Exercise goal: Please write out the listing from its first line through the line containing "<instances>", replacing "land cover" with "terrain type" and leaving everything else unchanged.

start Exercise data

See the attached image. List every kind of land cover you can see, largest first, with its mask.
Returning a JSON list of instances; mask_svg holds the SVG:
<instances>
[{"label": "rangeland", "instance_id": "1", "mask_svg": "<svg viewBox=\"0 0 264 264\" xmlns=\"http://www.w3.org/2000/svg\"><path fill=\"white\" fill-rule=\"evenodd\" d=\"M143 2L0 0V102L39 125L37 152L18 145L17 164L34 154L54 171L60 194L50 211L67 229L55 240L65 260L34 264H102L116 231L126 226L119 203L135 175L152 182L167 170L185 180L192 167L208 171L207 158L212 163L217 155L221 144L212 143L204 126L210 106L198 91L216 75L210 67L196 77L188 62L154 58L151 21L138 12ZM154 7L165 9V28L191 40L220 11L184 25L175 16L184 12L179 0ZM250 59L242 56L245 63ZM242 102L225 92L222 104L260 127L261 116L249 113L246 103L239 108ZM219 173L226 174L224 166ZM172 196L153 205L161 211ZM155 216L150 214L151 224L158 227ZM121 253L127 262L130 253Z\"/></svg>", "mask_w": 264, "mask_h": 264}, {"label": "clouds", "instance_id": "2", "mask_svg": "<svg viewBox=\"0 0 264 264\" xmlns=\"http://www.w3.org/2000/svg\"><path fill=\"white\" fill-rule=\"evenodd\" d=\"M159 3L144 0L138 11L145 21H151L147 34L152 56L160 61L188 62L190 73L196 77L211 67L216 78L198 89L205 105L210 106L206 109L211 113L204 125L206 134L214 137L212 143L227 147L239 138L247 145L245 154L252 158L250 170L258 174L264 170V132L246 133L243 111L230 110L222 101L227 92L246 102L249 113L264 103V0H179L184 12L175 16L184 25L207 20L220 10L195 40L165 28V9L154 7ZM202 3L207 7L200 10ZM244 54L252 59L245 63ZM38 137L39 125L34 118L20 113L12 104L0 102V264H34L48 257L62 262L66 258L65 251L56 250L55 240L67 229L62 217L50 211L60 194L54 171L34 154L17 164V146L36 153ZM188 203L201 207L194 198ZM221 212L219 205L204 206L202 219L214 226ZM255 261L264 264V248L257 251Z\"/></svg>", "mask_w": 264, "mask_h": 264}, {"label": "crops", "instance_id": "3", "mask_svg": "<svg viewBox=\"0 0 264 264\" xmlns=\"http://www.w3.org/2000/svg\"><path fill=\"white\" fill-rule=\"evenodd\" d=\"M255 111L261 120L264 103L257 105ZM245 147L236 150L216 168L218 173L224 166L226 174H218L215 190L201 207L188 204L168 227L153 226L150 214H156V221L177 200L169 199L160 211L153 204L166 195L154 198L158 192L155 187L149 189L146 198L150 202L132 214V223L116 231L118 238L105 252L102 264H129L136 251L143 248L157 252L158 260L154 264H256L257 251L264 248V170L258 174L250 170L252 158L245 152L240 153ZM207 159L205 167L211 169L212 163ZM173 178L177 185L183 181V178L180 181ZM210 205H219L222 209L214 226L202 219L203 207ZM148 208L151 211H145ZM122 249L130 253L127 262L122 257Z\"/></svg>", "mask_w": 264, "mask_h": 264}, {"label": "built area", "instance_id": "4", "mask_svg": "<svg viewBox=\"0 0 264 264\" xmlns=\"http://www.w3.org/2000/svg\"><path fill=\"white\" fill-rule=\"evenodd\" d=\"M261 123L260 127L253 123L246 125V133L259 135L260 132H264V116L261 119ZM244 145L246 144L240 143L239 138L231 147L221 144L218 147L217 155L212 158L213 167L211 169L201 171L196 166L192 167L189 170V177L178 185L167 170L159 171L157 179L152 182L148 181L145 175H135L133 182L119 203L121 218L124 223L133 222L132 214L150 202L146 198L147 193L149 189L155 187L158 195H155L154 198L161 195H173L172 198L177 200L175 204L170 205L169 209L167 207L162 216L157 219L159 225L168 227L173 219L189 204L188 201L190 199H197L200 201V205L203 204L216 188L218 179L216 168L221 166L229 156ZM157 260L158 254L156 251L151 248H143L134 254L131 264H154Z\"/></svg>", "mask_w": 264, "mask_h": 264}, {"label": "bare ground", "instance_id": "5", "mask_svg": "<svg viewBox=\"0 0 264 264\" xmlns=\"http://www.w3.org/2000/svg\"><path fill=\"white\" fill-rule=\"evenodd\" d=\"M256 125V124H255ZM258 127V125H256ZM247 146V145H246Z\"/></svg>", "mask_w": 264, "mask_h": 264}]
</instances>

end Exercise data

Task answer:
See the attached image. List every kind of terrain type you can see, largest first, with its mask.
Returning a JSON list of instances; mask_svg holds the SVG:
<instances>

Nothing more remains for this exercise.